Pemerintah melalui Kementerian Energi dan Sumber Daya Mineral (ESDM) akhirnya menyetujui perubahan perizinan Kontrak Karya PT Freeport Indonesia (PTFI).
Namun, dalam perubahan tersebut Freeport meminta kepada pemerintah untuk aturan terkait pajak mengikuti habis masa kontrak (nail down) seperti yang ada dalam perizinan Kontrak Karya.
Menanggapi hal tersebut, Direktur Jenderal Mineral dan Batu Bara Kementerian ESDM Bambang Gatot mengatakan hingga saat ini pemerintah dalam menjalankan tugasnya berpegang teguh pada Pemerintah (PP) Nomor 1 tahun 2017 tentang Pelaksanaan Kegiatan Usaha Pertambangan Mineral dan Batu Bara beserta aturan turunannya.
Baca Juga: Kontrak Karya Freeport Resmi Berubah Menjadi IUPK
Artinya ketentuan yang berlaku setelah menjadi IUPK harus dilaksanakan seperti misalnya membangun smelter.
"Jadi saya sampaikan bahwa di dalam IUPK tentu mengikuti ketentuan yang berlaku (prefilling) akan ditetapkan.

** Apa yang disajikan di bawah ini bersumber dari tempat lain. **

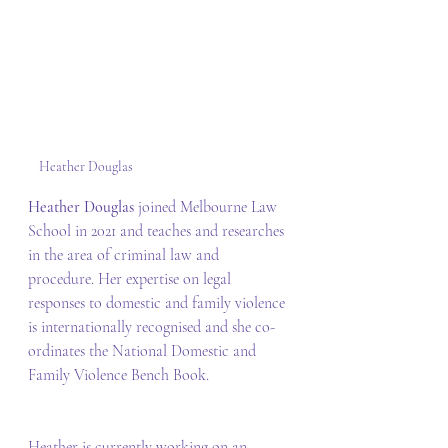
Heather Douglas
Heather Douglas 
joined Melbourne Law 
School in 2021 and teaches and researches 
in the area of criminal law and 
procedure. Her expertise on legal 
responses to domestic and family violence 
is internationally recognised and she co-
ordinates the National Domestic and 
Family Violence Bench Book. 
Heather is currently working on an 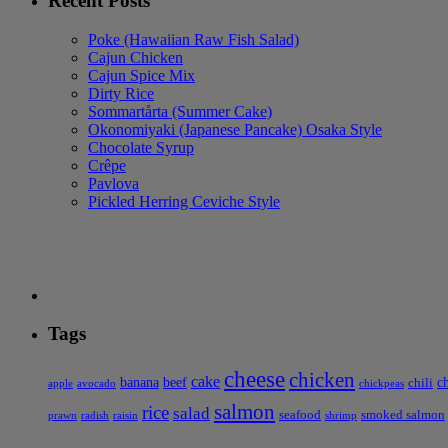
Recent Posts
Poke (Hawaiian Raw Fish Salad)
Cajun Chicken
Cajun Spice Mix
Dirty Rice
Sommartårta (Summer Cake)
Okonomiyaki (Japanese Pancake) Osaka Style
Chocolate Syrup
Crêpe
Pavlova
Pickled Herring Ceviche Style
Tags
cheese
chicken
cake
banana
beef
c
chili
apple
avocado
chickpeas
salmon
rice
salad
seafood
smoked salmon
prawn
radish
raisin
shrimp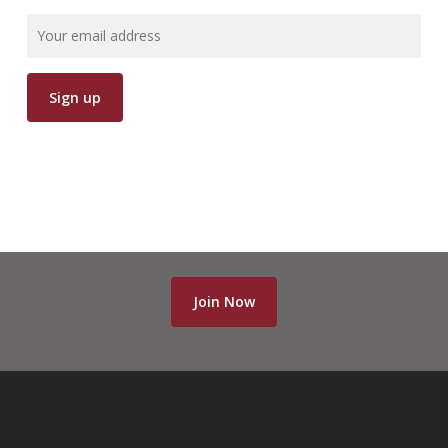
Join Now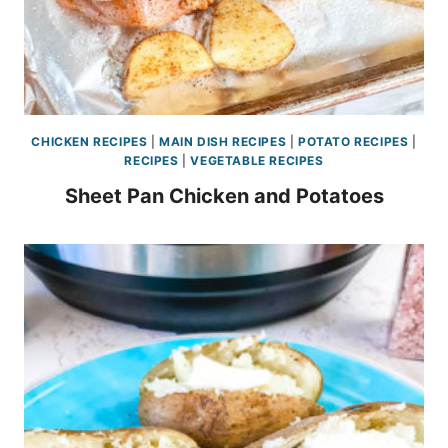
CHICKEN RECIPES
|
MAIN DISH RECIPES
|
POTATO RECIPES
|
RECIPES
|
VEGETABLE RECIPES
Sheet Pan Chicken and Potatoes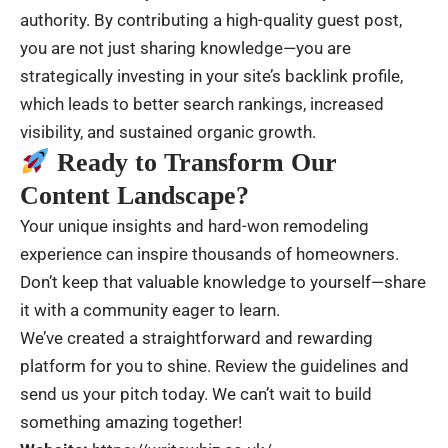
authority. By contributing a high-quality guest post,
you are not just sharing knowledge—you are
strategically investing in your site’s backlink profile,
which leads to better search rankings, increased
visibility, and sustained organic growth.
Ready to Transform Our
Content Landscape?
Your unique insights and hard-won remodeling
experience can inspire thousands of homeowners.
Don’t keep that valuable knowledge to yourself—share
it with a community eager to learn.
We’ve created a straightforward and rewarding
platform for you to shine. Review the guidelines and
send us your pitch today. We can’t wait to build
something amazing together!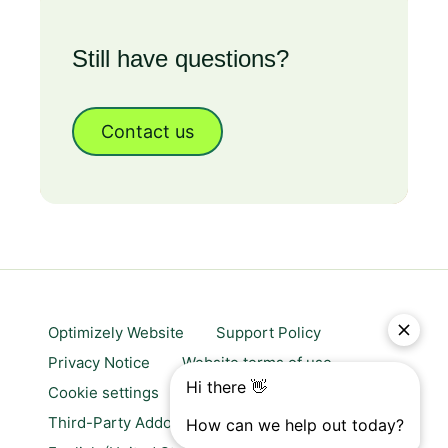
Still have questions?
Contact us
Optimizely Website
Support Policy
Privacy Notice
Website terms of use
Cookie settings
Trust center
Third-Party Addons & Platforms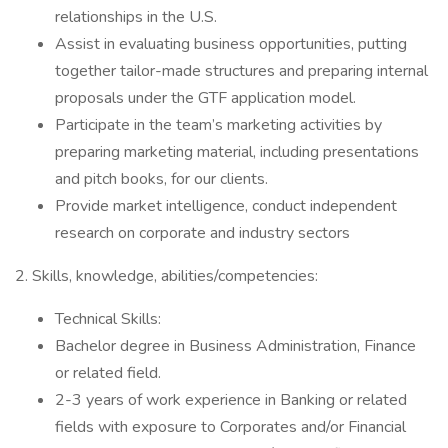
relationships in the U.S.
Assist in evaluating business opportunities, putting
together tailor-made structures and preparing internal
proposals under the GTF application model.
Participate in the team’s marketing activities by
preparing marketing material, including presentations
and pitch books, for our clients.
Provide market intelligence, conduct independent
research on corporate and industry sectors
2. Skills, knowledge, abilities/competencies:
Technical Skills:
Bachelor degree in Business Administration, Finance
or related field.
2-3 years of work experience in Banking or related
fields with exposure to Corporates and/or Financial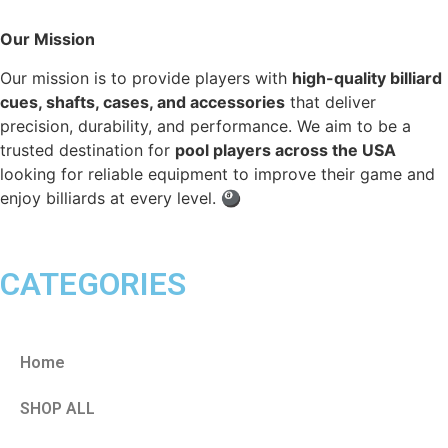
Our Mission
Our mission is to provide players with
high-quality billiard
cues, shafts, cases, and accessories
that deliver
precision, durability, and performance. We aim to be a
trusted destination for
pool players across the USA
looking for reliable equipment to improve their game and
enjoy billiards at every level. 🎱
CATEGORIES
Home
SHOP ALL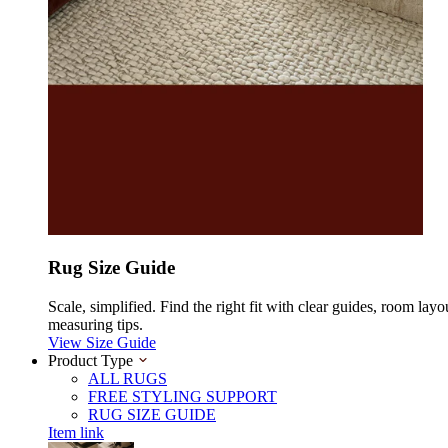
Rug Size Guide
Scale, simplified. Find the right fit with clear guides, room layo
measuring tips.
View Size Guide
Product Type
ALL RUGS
FREE STYLING SUPPORT
RUG SIZE GUIDE
Item link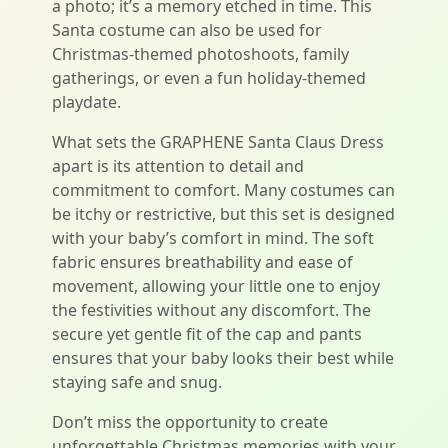
a photo; it’s a memory etched in time. This
Santa costume can also be used for
Christmas-themed photoshoots, family
gatherings, or even a fun holiday-themed
playdate.
What sets the GRAPHENE Santa Claus Dress
apart is its attention to detail and
commitment to comfort. Many costumes can
be itchy or restrictive, but this set is designed
with your baby’s comfort in mind. The soft
fabric ensures breathability and ease of
movement, allowing your little one to enjoy
the festivities without any discomfort. The
secure yet gentle fit of the cap and pants
ensures that your baby looks their best while
staying safe and snug.
Don’t miss the opportunity to create
unforgettable Christmas memories with your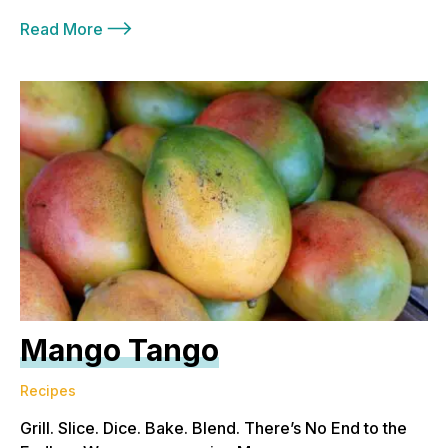
Read More
Mango Tango
Recipes
Grill. Slice. Dice. Bake. Blend. There’s No End to the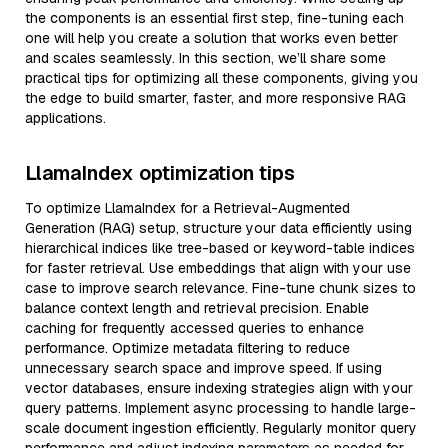
the components is an essential first step, fine-tuning each
one will help you create a solution that works even better
and scales seamlessly. In this section, we’ll share some
practical tips for optimizing all these components, giving you
the edge to build smarter, faster, and more responsive RAG
applications.
LlamaIndex optimization tips
To optimize LlamaIndex for a Retrieval-Augmented
Generation (RAG) setup, structure your data efficiently using
hierarchical indices like tree-based or keyword-table indices
for faster retrieval. Use embeddings that align with your use
case to improve search relevance. Fine-tune chunk sizes to
balance context length and retrieval precision. Enable
caching for frequently accessed queries to enhance
performance. Optimize metadata filtering to reduce
unnecessary search space and improve speed. If using
vector databases, ensure indexing strategies align with your
query patterns. Implement async processing to handle large-
scale document ingestion efficiently. Regularly monitor query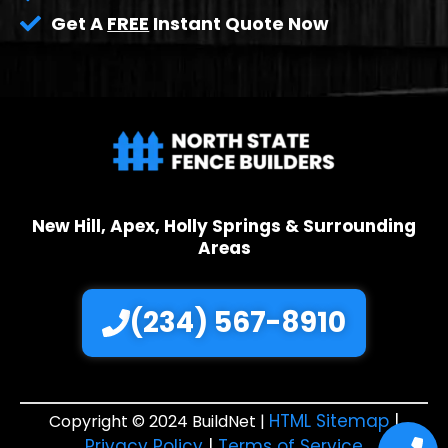
Get A
FREE
Instant Quote Now
New Hill, Apex, Holly Springs & Surrounding
Areas
(234) 567-8910
HTML Sitemap
|
Copyright © 2024 BuildNet |
Privacy Policy
|
Terms of Service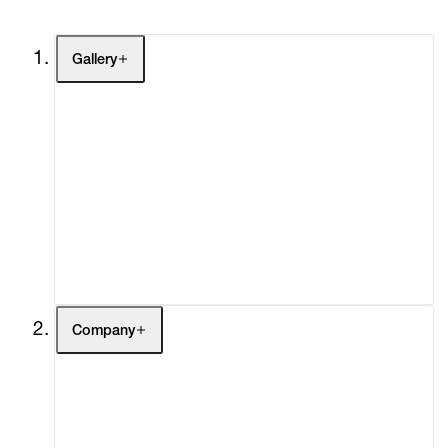
Gallery
Artists
Exhibitions
Fairs
Channel
Buy
Gift Store
Contact
Company
About
Curatorial Initiatives
Advisory
Secondary Market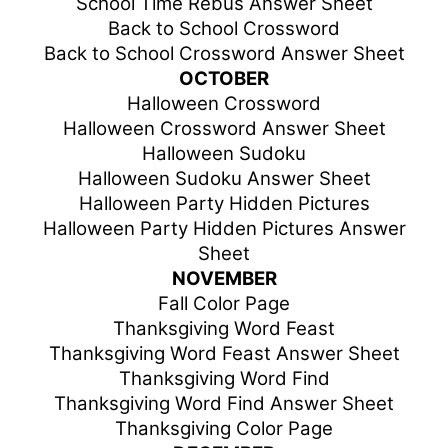
School Time Rebus Answer Sheet
Back to School Crossword
Back to School Crossword Answer Sheet
OCTOBER
Halloween Crossword
Halloween Crossword Answer Sheet
Halloween Sudoku
Halloween Sudoku Answer Sheet
Halloween Party Hidden Pictures
Halloween Party Hidden Pictures Answer
Sheet
NOVEMBER
Fall Color Page
Thanksgiving Word Feast
Thanksgiving Word Feast Answer Sheet
Thanksgiving Word Find
Thanksgiving Word Find Answer Sheet
Thanksgiving Color Page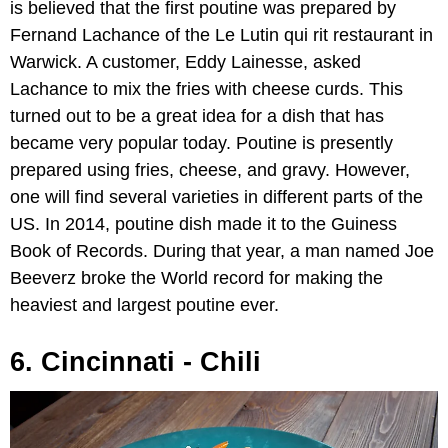
is believed that the first poutine was prepared by
Fernand Lachance of the Le Lutin qui rit restaurant in
Warwick. A customer, Eddy Lainesse, asked
Lachance to mix the fries with cheese curds. This
turned out to be a great idea for a dish that has
became very popular today. Poutine is presently
prepared using fries, cheese, and gravy. However,
one will find several varieties in different parts of the
US. In 2014, poutine dish made it to the Guiness
Book of Records. During that year, a man named Joe
Beeverz broke the World record for making the
heaviest and largest poutine ever.
6. Cincinnati - Chili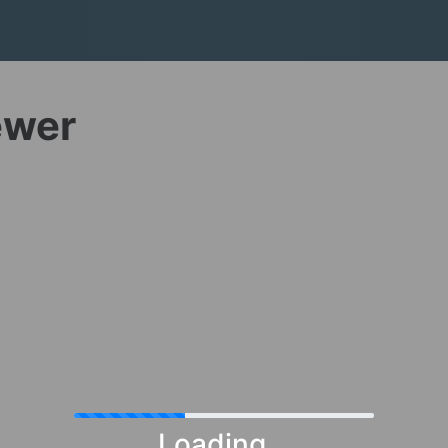
ewer
Loading...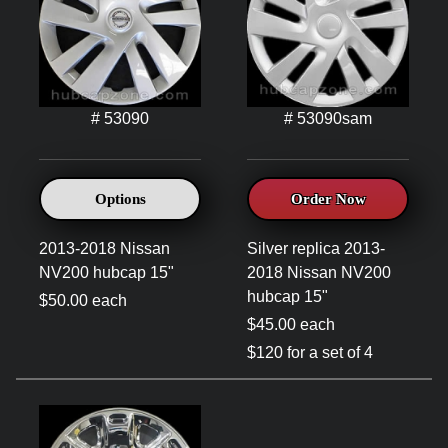
# 53090
# 53090sam
Options
Order Now
2013-2018 Nissan
Silver replica 2013-
NV200 hubcap 15"
2018 Nissan NV200
hubcap 15"
$50.00 each
$45.00 each
$120 for a set of 4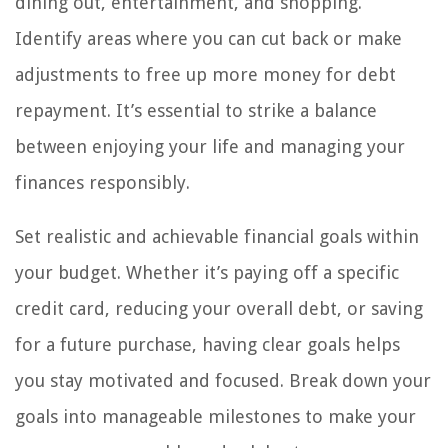
dining out, entertainment, and shopping.
Identify areas where you can cut back or make
adjustments to free up more money for debt
repayment. It’s essential to strike a balance
between enjoying your life and managing your
finances responsibly.
Set realistic and achievable financial goals within
your budget. Whether it’s paying off a specific
credit card, reducing your overall debt, or saving
for a future purchase, having clear goals helps
you stay motivated and focused. Break down your
goals into manageable milestones to make your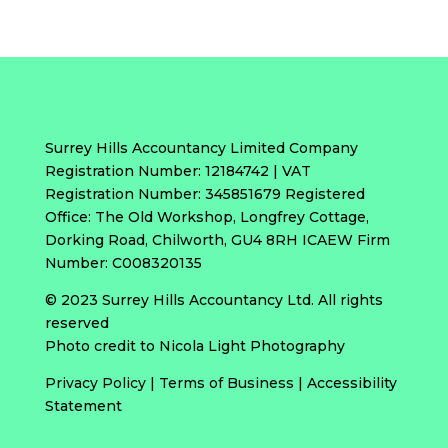
Surrey Hills Accountancy Limited Company
Registration Number: 12184742 | VAT
Registration Number: 345851679 Registered
Office: The Old Workshop, Longfrey Cottage,
Dorking Road, Chilworth, GU4 8RH ICAEW Firm
Number: C008320135
© 2023 Surrey Hills Accountancy Ltd. All rights
reserved
Photo credit to Nicola Light Photography
Privacy Policy
|
Terms of Business
|
Accessibility
Statement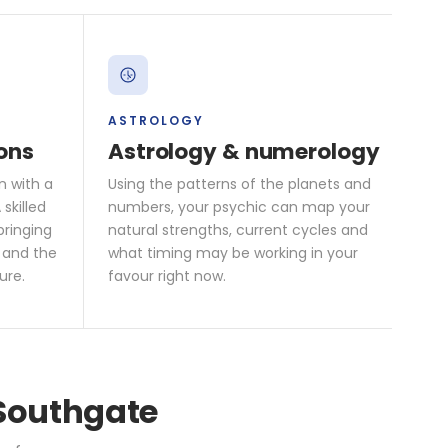
ASTROLOGY
ons
Astrology & numerology
n with a
Using the patterns of the planets and
skilled
numbers, your psychic can map your
bringing
natural strengths, current cycles and
 and the
what timing may be working in your
ure.
favour right now.
 Southgate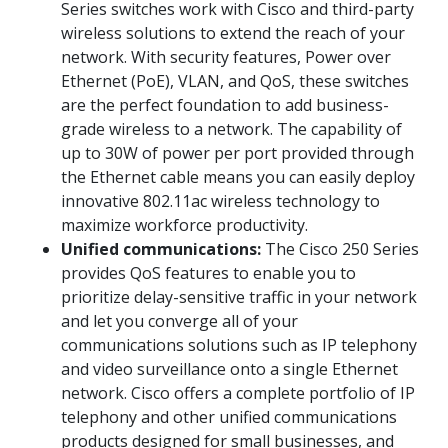
Series switches work with Cisco and third-party
wireless solutions to extend the reach of your
network. With security features, Power over
Ethernet (PoE), VLAN, and QoS, these switches
are the perfect foundation to add business-
grade wireless to a network. The capability of
up to 30W of power per port provided through
the Ethernet cable means you can easily deploy
innovative 802.11ac wireless technology to
maximize workforce productivity.
Unified communications:
The Cisco 250 Series
provides QoS features to enable you to
prioritize delay-sensitive traffic in your network
and let you converge all of your
communications solutions such as IP telephony
and video surveillance onto a single Ethernet
network. Cisco offers a complete portfolio of IP
telephony and other unified communications
products designed for small businesses, and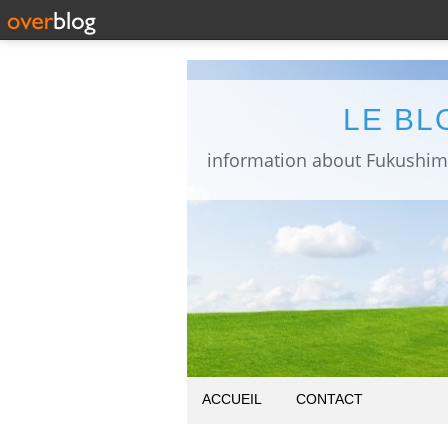
LE BL
ACCUEIL
CONTACT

Kalau misalnya dia (Freeport) mendapatkan insentif (nail down) dan lainnya termasuk bagaimana setelah di-prefilling (syarat izin ekspor) itu nantii kita lihat dalam perkembangannya kemudian," katanya di Kementerian ESDM, Jumat (10/2/2017).
Oleh sebab itu, pihaknya mengimbau kepada Freeport untuk menjalani kebijakan-kebijakan yang berlaku dalam IUPK ini.
Dimana, Sebagai pemegang IUPK, maka wilayah pertambangan mereka maksimal 25.000 hektar, wajib membangun smelter dalam lima tahun, pajak yang ditanggung mengikuti peraturan terbaru (prevailing), dan sebagainya.
"Sesuai ketentuan, dia harus melakukan itu. Kalau dia enggak bangun smelter, dia nggak bisa ekspor," kata Bambang.